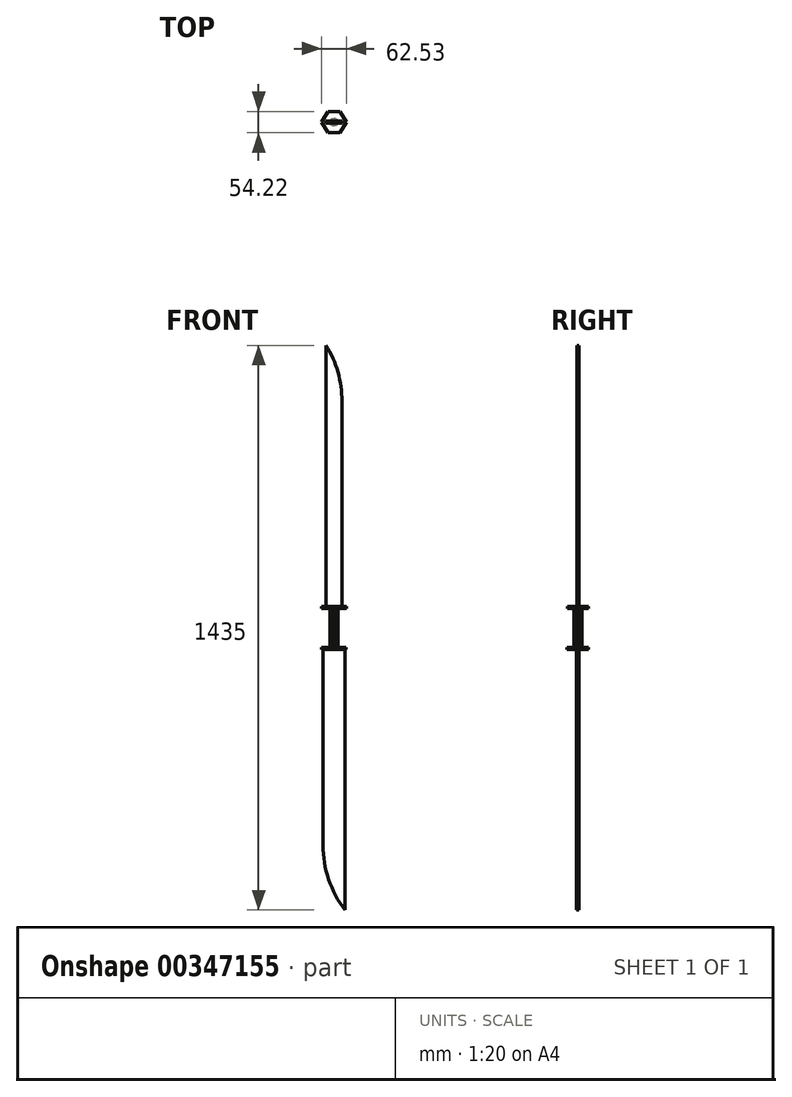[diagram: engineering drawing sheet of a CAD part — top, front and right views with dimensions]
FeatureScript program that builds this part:
annotation { "Feature Type Name" : "Feature", "Feature Type Description" : "" }
export const myFeature = defineFeature(function(context is Context, id is Id, definition is map)
    precondition{}
    {
        {
            var Q0;
            Q0=qCreatedBy(makeId("Top.planeOp"),FACE);
            var sketch = newSketch(context, id + "F0", { "sketchPlane" : qUnion([Q0])});
            skLineSegment(sketch, "E0.bottom", {"start": v(56.92, 4.85) * mm, "end": v(-56.92, 4.85) * mm});
            skLineSegment(sketch, "E0.top", {"start": v(56.92, -4.85) * mm, "end": v(-56.92, -4.85) * mm});
            skLineSegment(sketch, "E0.left", {"start": v(56.92, 4.85) * mm, "end": v(56.92, -4.85) * mm});
            skLineSegment(sketch, "E0.right", {"start": v(-56.92, 4.85) * mm, "end": v(-56.92, -4.85) * mm});
            skPoint(sketch, "E0.middle", {"position": v(0, 0) * mm});
            skLineSegment(sketch, "E1.bottom", {"start": v(20.15, -2.99) * mm, "end": v(-20.15, -2.99) * mm});
            skLineSegment(sketch, "E1.top", {"start": v(20.15, 2.99) * mm, "end": v(-20.15, 2.99) * mm});
            skLineSegment(sketch, "E1.left", {"start": v(20.15, -2.99) * mm, "end": v(20.15, 2.99) * mm});
            skLineSegment(sketch, "E1.right", {"start": v(-20.15, -2.99) * mm, "end": v(-20.15, 2.99) * mm});
            skSolve(sketch);
        }
        {
            var Q0;
            Q0=makeQuery(id+"F0.imprint","IMPRINT",FACE,{"disambiguationData":[TD([[makeQuery(id+"F0.imprint","IMPRINT",EDGE,{"derivedFrom":sQuery(id+"F0.wireOp",EDGE,"E1.bottom")}),-1.0]])]});
            extrude(context, id + "F1", {"entities" : qUnion([Q0]), "depth" : 668 * mm});
        }
        {
            var Q0;
            Q0=qCreatedBy(makeId("Top.planeOp"),FACE);
            var sketch = newSketch(context, id + "F2", { "sketchPlane" : qUnion([Q0])});
            skCircle(sketch, "E2.cCircle", {"center": v(0, 0) * mm, "radius": 9.86 * mm, "construction": true});
            skLineSegment(sketch, "E2.0", {"start": v(10.6, -1.3) * mm, "end": v(6.57, -8.4) * mm});
            skLineSegment(sketch, "E2.1", {"start": v(6.57, -8.4) * mm, "end": v(-1.3, -10.6) * mm});
            skLineSegment(sketch, "E2.2", {"start": v(-1.3, -10.6) * mm, "end": v(-8.4, -6.57) * mm});
            skLineSegment(sketch, "E2.3", {"start": v(-8.4, -6.57) * mm, "end": v(-10.6, 1.3) * mm});
            skLineSegment(sketch, "E2.4", {"start": v(-10.6, 1.3) * mm, "end": v(-6.57, 8.4) * mm});
            skLineSegment(sketch, "E2.5", {"start": v(-6.57, 8.4) * mm, "end": v(1.3, 10.6) * mm});
            skLineSegment(sketch, "E2.6", {"start": v(1.3, 10.6) * mm, "end": v(8.4, 6.57) * mm});
            skLineSegment(sketch, "E2.7", {"start": v(8.4, 6.57) * mm, "end": v(10.6, -1.3) * mm});
            skPoint(sketch, "E2.0.midPoint", {"position": v(8.58, -4.85) * mm});
            skSolve(sketch);
        }
        {
            var Q0;
            Q0=makeQuery(id+"F2.imprint","IMPRINT",FACE,{"disambiguationData":[TD([[makeQuery(id+"F2.imprint","IMPRINT",EDGE,{"derivedFrom":sQuery(id+"F2.wireOp",EDGE,"E2.0")}),-1.0]])]});
            extrude(context, id + "F3", {"entities" : qUnion([Q0]), "operationType" : NewBodyOperationType.ADD, "oppositeDirection" : true, "depth" : 100 * mm});
        }
        {
            var Q0;
            Q0=qCreatedBy(makeId("Top.planeOp"),FACE);
            var sketch = newSketch(context, id + "F4", { "sketchPlane" : qUnion([Q0])});
            skCircle(sketch, "E3.cCircle", {"center": v(0, 0) * mm, "radius": 27 * mm, "construction": true});
            skLineSegment(sketch, "E3.0", {"start": v(15.7, 26.93) * mm, "end": v(31.17, -0.14) * mm});
            skLineSegment(sketch, "E3.1", {"start": v(31.17, -0.14) * mm, "end": v(15.47, -27.06) * mm});
            skLineSegment(sketch, "E3.2", {"start": v(15.47, -27.06) * mm, "end": v(-15.7, -26.93) * mm});
            skLineSegment(sketch, "E3.3", {"start": v(-15.7, -26.93) * mm, "end": v(-31.17, 0.14) * mm});
            skLineSegment(sketch, "E3.4", {"start": v(-31.17, 0.14) * mm, "end": v(-15.47, 27.06) * mm});
            skLineSegment(sketch, "E3.5", {"start": v(-15.47, 27.06) * mm, "end": v(15.7, 26.93) * mm});
            skPoint(sketch, "E3.0.midPoint", {"position": v(23.44, 13.4) * mm});
            skSolve(sketch);
        }
        {
            var Q0;
            Q0=makeQuery(id+"F4.imprint","IMPRINT",FACE,{"disambiguationData":[TD([[makeQuery(id+"F4.imprint","IMPRINT",EDGE,{"derivedFrom":sQuery(id+"F4.wireOp",EDGE,"E3.0")}),-1.0]])]});
            extrude(context, id + "F5", {"entities" : qUnion([Q0]), "operationType" : NewBodyOperationType.ADD, "depth" : 5 * mm});
        }
        {
            var Q0;
            Q0=makeQuery(id+"F1.opExtrude","CAP_EDGE",EDGE,{"disambiguationData":[OSD([sQuery(id+"F0.wireOp",EDGE,"E1.left")])],"isStart":false});
            fillet(context, id + "F6", {"entities" : qUnion([Q0]), "radius" : 270.4 * mm, "tangentPropagation" : true, "allowEdgeOverflow" : false});
        }
        {
            var Q0;
            Q0=qCreatedBy(makeId("Top.planeOp"),FACE);
            cPlane(context, id + "F7", {"entities" : qUnion([Q0]), "cplaneType" : CPlaneType.OFFSET, "offset" : 99 * mm, "oppositeDirection" : true, "width" : 150 * mm, "height" : 150 * mm});
        }
        {
            var Q0;
            Q0=makeQuery(id+"F3.opExtrude","CAP_FACE",FACE,{"disambiguationData":[OSD([sQuery(id+"F2.wireOp",EDGE,"E2.0"),sQuery(id+"F2.wireOp",EDGE,"E2.1"),sQuery(id+"F2.wireOp",EDGE,"E2.2"),sQuery(id+"F2.wireOp",EDGE,"E2.3"),sQuery(id+"F2.wireOp",EDGE,"E2.4"),sQuery(id+"F2.wireOp",EDGE,"E2.5"),sQuery(id+"F2.wireOp",EDGE,"E2.6"),sQuery(id+"F2.wireOp",EDGE,"E2.7")])],"isStart":false});
            var sketch = newSketch(context, id + "F8", { "sketchPlane" : qUnion([Q0])});
            skCircle(sketch, "E4.cCircle", {"center": v(-0.2, 0.1) * mm, "radius": 27 * mm, "construction": true});
            skLineSegment(sketch, "E4.0", {"start": v(15.51, 27.03) * mm, "end": v(30.98, -0.04) * mm});
            skLineSegment(sketch, "E4.1", {"start": v(30.98, -0.04) * mm, "end": v(15.28, -26.96) * mm});
            skLineSegment(sketch, "E4.2", {"start": v(15.28, -26.96) * mm, "end": v(-15.9, -26.83) * mm});
            skLineSegment(sketch, "E4.3", {"start": v(-15.9, -26.83) * mm, "end": v(-31.36, 0.24) * mm});
            skLineSegment(sketch, "E4.4", {"start": v(-31.36, 0.24) * mm, "end": v(-15.66, 27.16) * mm});
            skLineSegment(sketch, "E4.5", {"start": v(-15.66, 27.16) * mm, "end": v(15.51, 27.03) * mm});
            skPoint(sketch, "E4.0.midPoint", {"position": v(23.25, 13.5) * mm});
            skSolve(sketch);
        }
        {
            var Q0;
            Q0=qSketchRegion(id+"F8",true);
            extrude(context, id + "F9", {"entities" : qUnion([Q0]), "operationType" : NewBodyOperationType.ADD, "depth" : 4.9 * mm});
        }
        {
            var Q0;
            Q0=qCreatedBy(id+"F7.planeOp",FACE);
            var sketch = newSketch(context, id + "F10", { "sketchPlane" : qUnion([Q0])});
            skLineSegment(sketch, "E5.bottom", {"start": v(28.1, 3.32) * mm, "end": v(-28.1, 3.32) * mm});
            skLineSegment(sketch, "E5.top", {"start": v(28.1, -3.32) * mm, "end": v(-28.1, -3.32) * mm});
            skLineSegment(sketch, "E5.left", {"start": v(28.1, 3.32) * mm, "end": v(28.1, -3.32) * mm});
            skLineSegment(sketch, "E5.right", {"start": v(-28.1, 3.32) * mm, "end": v(-28.1, -3.32) * mm});
            skPoint(sketch, "E5.middle", {"position": v(0, 0) * mm});
            skSolve(sketch);
        }
        {
            var Q0;
            Q0=qSketchRegion(id+"F10",true);
            extrude(context, id + "F11", {"entities" : qUnion([Q0]), "operationType" : NewBodyOperationType.ADD, "oppositeDirection" : true, "depth" : 668 * mm});
        }
        {
            var Q0;
            Q0=makeQuery(id+"F11.opExtrude","CAP_EDGE",EDGE,{"disambiguationData":[OSD([sQuery(id+"F10.wireOp",EDGE,"E5.right")])],"isStart":false});
            fillet(context, id + "F12", {"entities" : qUnion([Q0]), "radius" : 270.4 * mm, "tangentPropagation" : true, "allowEdgeOverflow" : false});
        }
    });
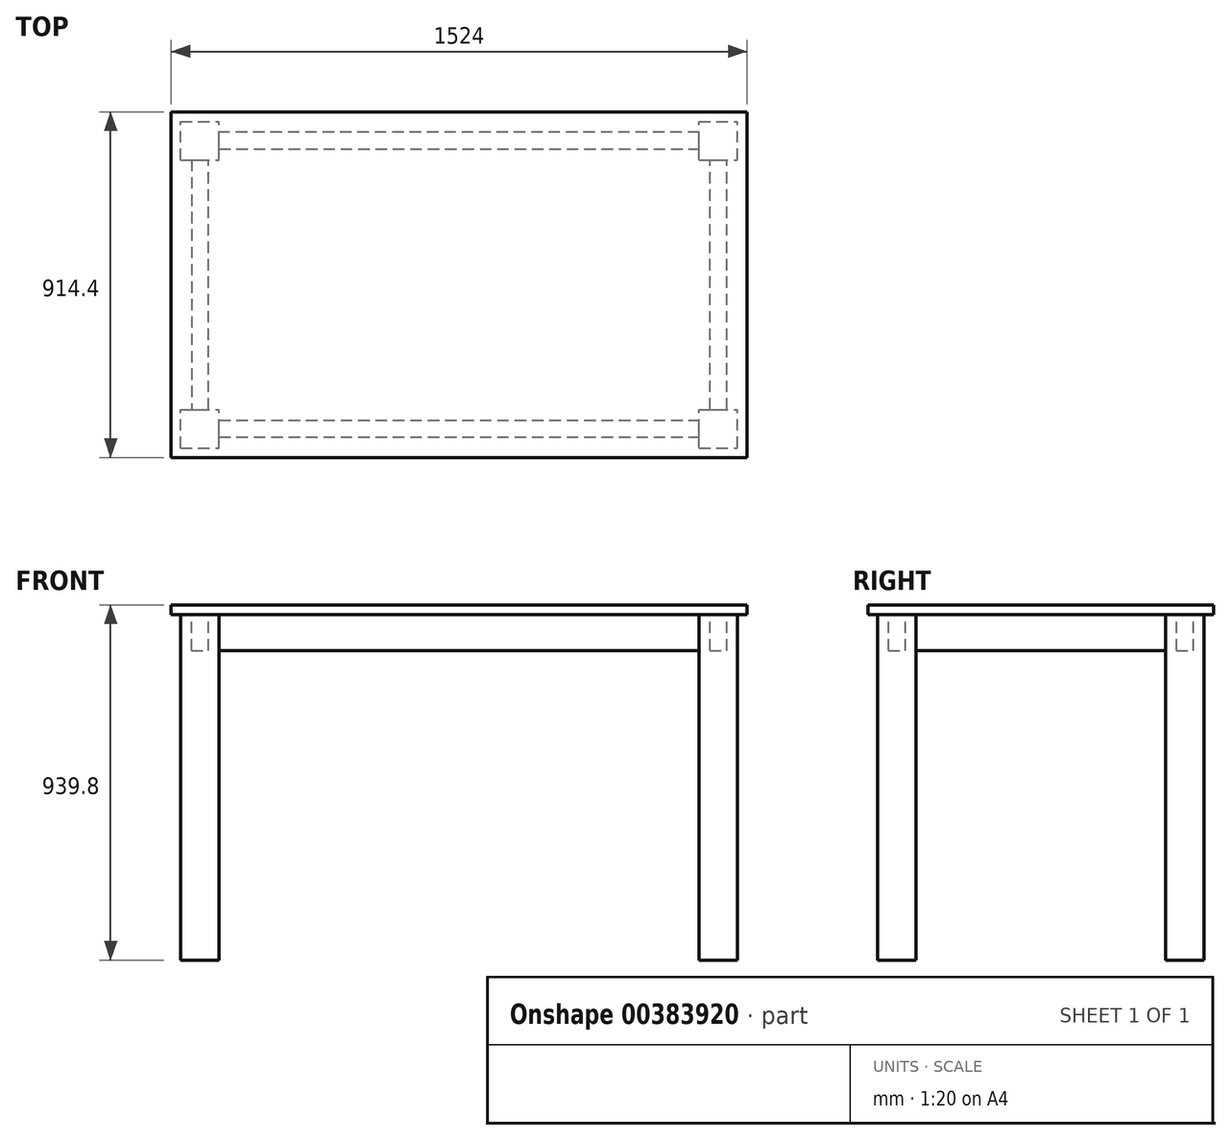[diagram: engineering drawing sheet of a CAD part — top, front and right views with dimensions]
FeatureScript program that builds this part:
annotation { "Feature Type Name" : "Feature", "Feature Type Description" : "" }
export const myFeature = defineFeature(function(context is Context, id is Id, definition is map)
    precondition{}
    {
        {
            var Q0;
            Q0=qCreatedBy(makeId("Top.planeOp"),FACE);
            var sketch = newSketch(context, id + "F0", { "sketchPlane" : qUnion([Q0])});
            skLineSegment(sketch, "E0.bottom", {"start": v(-761.65, 556.48) * mm, "end": v(762.35, 556.48) * mm});
            skLineSegment(sketch, "E0.top", {"start": v(-761.65, -357.92) * mm, "end": v(762.35, -357.92) * mm});
            skLineSegment(sketch, "E0.left", {"start": v(-761.65, 556.48) * mm, "end": v(-761.65, -357.92) * mm});
            skLineSegment(sketch, "E0.right", {"start": v(762.35, 556.48) * mm, "end": v(762.35, -357.92) * mm});
            skSolve(sketch);
        }
        {
            var Q0;
            Q0=makeQuery(id+"F0.imprint","IMPRINT",FACE,{"disambiguationData":[TD([[makeQuery(id+"F0.imprint","IMPRINT",EDGE,{"derivedFrom":sQuery(id+"F0.wireOp",EDGE,"E0.bottom")}),-1.0]])]});
            extrude(context, id + "F1", {"entities" : qUnion([Q0]), "depth" : 25.4 * mm});
        }
        {
            var Q0;
            Q0=makeQuery(id+"F1.opExtrude","CAP_FACE",FACE,{"disambiguationData":[OSD([sQuery(id+"F0.wireOp",EDGE,"E0.bottom"),sQuery(id+"F0.wireOp",EDGE,"E0.top"),sQuery(id+"F0.wireOp",EDGE,"E0.left"),sQuery(id+"F0.wireOp",EDGE,"E0.right")])],"isStart":true});
            var sketch = newSketch(context, id + "F2", { "sketchPlane" : qUnion([Q0])});
            skLineSegment(sketch, "E1.bottom", {"start": v(-736.25, 332.52) * mm, "end": v(-634.65, 332.52) * mm});
            skLineSegment(sketch, "E1.top", {"start": v(-736.25, 230.92) * mm, "end": v(-634.65, 230.92) * mm});
            skLineSegment(sketch, "E1.left", {"start": v(-736.25, 332.52) * mm, "end": v(-736.25, 230.92) * mm});
            skLineSegment(sketch, "E1.right", {"start": v(-634.65, 332.52) * mm, "end": v(-634.65, 230.92) * mm});
            skLineSegment(sketch, "E2.bottom", {"start": v(635.35, 332.52) * mm, "end": v(736.95, 332.52) * mm});
            skLineSegment(sketch, "E2.top", {"start": v(635.35, 230.92) * mm, "end": v(736.95, 230.92) * mm});
            skLineSegment(sketch, "E2.left", {"start": v(635.35, 332.52) * mm, "end": v(635.35, 230.92) * mm});
            skLineSegment(sketch, "E2.right", {"start": v(736.95, 332.52) * mm, "end": v(736.95, 230.92) * mm});
            skLineSegment(sketch, "E3.bottom", {"start": v(-736.25, -429.48) * mm, "end": v(-634.65, -429.48) * mm});
            skLineSegment(sketch, "E3.top", {"start": v(-736.25, -531.08) * mm, "end": v(-634.65, -531.08) * mm});
            skLineSegment(sketch, "E3.left", {"start": v(-736.25, -429.48) * mm, "end": v(-736.25, -531.08) * mm});
            skLineSegment(sketch, "E3.right", {"start": v(-634.65, -429.48) * mm, "end": v(-634.65, -531.08) * mm});
            skLineSegment(sketch, "E4.bottom", {"start": v(635.35, -429.48) * mm, "end": v(736.95, -429.48) * mm});
            skLineSegment(sketch, "E4.top", {"start": v(635.35, -531.08) * mm, "end": v(736.95, -531.08) * mm});
            skLineSegment(sketch, "E4.left", {"start": v(635.35, -429.48) * mm, "end": v(635.35, -531.08) * mm});
            skLineSegment(sketch, "E4.right", {"start": v(736.95, -429.48) * mm, "end": v(736.95, -531.08) * mm});
            skSolve(sketch);
        }
        {
            var Q0;
            Q0=makeQuery(id+"F2.imprint","IMPRINT",FACE,{"disambiguationData":[TD([[makeQuery(id+"F2.imprint","IMPRINT",EDGE,{"derivedFrom":sQuery(id+"F2.wireOp",EDGE,"E1.bottom")}),-1.0]])]});
            var Q1;
            Q1=makeQuery(id+"F2.imprint","IMPRINT",FACE,{"disambiguationData":[TD([[makeQuery(id+"F2.imprint","IMPRINT",EDGE,{"derivedFrom":sQuery(id+"F2.wireOp",EDGE,"E3.bottom")}),-1.0]])]});
            var Q2;
            Q2=makeQuery(id+"F2.imprint","IMPRINT",FACE,{"disambiguationData":[TD([[makeQuery(id+"F2.imprint","IMPRINT",EDGE,{"derivedFrom":sQuery(id+"F2.wireOp",EDGE,"E4.bottom")}),-1.0]])]});
            var Q3;
            Q3=makeQuery(id+"F2.imprint","IMPRINT",FACE,{"disambiguationData":[TD([[makeQuery(id+"F2.imprint","IMPRINT",EDGE,{"derivedFrom":sQuery(id+"F2.wireOp",EDGE,"E2.bottom")}),-1.0]])]});
            extrude(context, id + "F3", {"entities" : qUnion([Q0, Q1, Q2, Q3]), "depth" : 914.4 * mm});
        }
        {
            var Q0;
            Q0=makeQuery(id+"F1.opExtrude","CAP_FACE",FACE,{"disambiguationData":[OSD([sQuery(id+"F0.wireOp",EDGE,"E0.bottom"),sQuery(id+"F0.wireOp",EDGE,"E0.top"),sQuery(id+"F0.wireOp",EDGE,"E0.left"),sQuery(id+"F0.wireOp",EDGE,"E0.right")])],"isStart":true});
            var sketch = newSketch(context, id + "F4", { "sketchPlane" : qUnion([Q0])});
            skLineSegment(sketch, "E5", {"start": v(-634.65, 303.94) * mm, "end": v(635.35, 303.94) * mm});
            skLineSegment(sketch, "E6", {"start": v(-634.65, 259.5) * mm, "end": v(635.35, 259.5) * mm});
            skLineSegment(sketch, "E7", {"start": v(635.35, 281.72) * mm, "end": v(-634.65, 281.72) * mm, "construction": true});
            skLineSegment(sketch, "E8.0", {"start": v(-634.65, 332.52) * mm, "end": v(-634.65, 230.92) * mm});
            skLineSegment(sketch, "E9.0", {"start": v(635.35, 332.52) * mm, "end": v(635.35, 230.92) * mm});
            skLineSegment(sketch, "E10.0", {"start": v(635.35, 230.92) * mm, "end": v(736.95, 230.92) * mm});
            skLineSegment(sketch, "E11.0", {"start": v(-736.25, 230.92) * mm, "end": v(-634.65, 230.92) * mm});
            skLineSegment(sketch, "E12.0", {"start": v(-736.25, -429.48) * mm, "end": v(-634.65, -429.48) * mm});
            skLineSegment(sketch, "E13.0", {"start": v(-634.65, -429.48) * mm, "end": v(-634.65, -531.08) * mm});
            skLineSegment(sketch, "E14.0", {"start": v(635.35, -429.48) * mm, "end": v(635.35, -531.08) * mm});
            skLineSegment(sketch, "E15.0", {"start": v(635.35, -429.48) * mm, "end": v(736.95, -429.48) * mm});
            skLineSegment(sketch, "E16", {"start": v(708.38, 230.92) * mm, "end": v(708.38, -429.48) * mm});
            skLineSegment(sketch, "E17", {"start": v(686.15, -429.48) * mm, "end": v(686.15, 230.92) * mm, "construction": true});
            skLineSegment(sketch, "E18", {"start": v(663.93, 230.92) * mm, "end": v(663.93, -429.48) * mm});
            skLineSegment(sketch, "E19", {"start": v(635.35, -480.28) * mm, "end": v(-634.65, -480.28) * mm, "construction": true});
            skLineSegment(sketch, "E20", {"start": v(-685.45, 230.92) * mm, "end": v(-685.45, -429.48) * mm, "construction": true});
            skLineSegment(sketch, "E21", {"start": v(635.35, -502.5) * mm, "end": v(-634.65, -502.5) * mm});
            skLineSegment(sketch, "E22", {"start": v(-634.65, -458.06) * mm, "end": v(635.35, -458.06) * mm});
            skLineSegment(sketch, "E23", {"start": v(-663.22, 230.92) * mm, "end": v(-663.22, -429.48) * mm});
            skLineSegment(sketch, "E24", {"start": v(-707.67, -429.48) * mm, "end": v(-707.67, 230.92) * mm});
            skSolve(sketch);
        }
        {
            var Q0;
            {var subQ0=sQuery(id+"F4.wireOp",EDGE,"E5");Q0=makeQuery(id+"F4.imprint","IMPRINT",FACE,{"disambiguationData":[TD([[makeQuery(id+"F4.imprint","IMPRINT",EDGE,{"derivedFrom":subQ0}),-1.0]])]});}
            var Q1;
            {var subQ0=sQuery(id+"F4.wireOp",EDGE,"E16");Q1=makeQuery(id+"F4.imprint","IMPRINT",FACE,{"disambiguationData":[TD([[makeQuery(id+"F4.imprint","IMPRINT",EDGE,{"derivedFrom":subQ0}),-1.0]])]});}
            var Q2;
            {var subQ0=sQuery(id+"F4.wireOp",EDGE,"E21");Q2=makeQuery(id+"F4.imprint","IMPRINT",FACE,{"disambiguationData":[TD([[makeQuery(id+"F4.imprint","IMPRINT",EDGE,{"derivedFrom":subQ0}),-1.0]])]});}
            var Q3;
            {var subQ0=sQuery(id+"F4.wireOp",EDGE,"E23");Q3=makeQuery(id+"F4.imprint","IMPRINT",FACE,{"disambiguationData":[TD([[makeQuery(id+"F4.imprint","IMPRINT",EDGE,{"derivedFrom":subQ0}),-1.0]])]});}
            extrude(context, id + "F5", {"entities" : qUnion([Q0, Q1, Q2, Q3]), "depth" : 95.25 * mm});
        }
    });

* * * * *

### Exercise:
Gather every line of the data above that contains the string "allowEdgeOverflow". Matches are case-sensitive.

### Solved problem:
            fillet(context, id + "F6", {"entities" : qUnion([Q0]), "radius" : 270.4 * mm, "tangentPropagation" : true, "allowEdgeOverflow" : false});
            fillet(context, id + "F12", {"entities" : qUnion([Q0]), "radius" : 270.4 * mm, "tangentPropagation" : true, "allowEdgeOverflow" : false});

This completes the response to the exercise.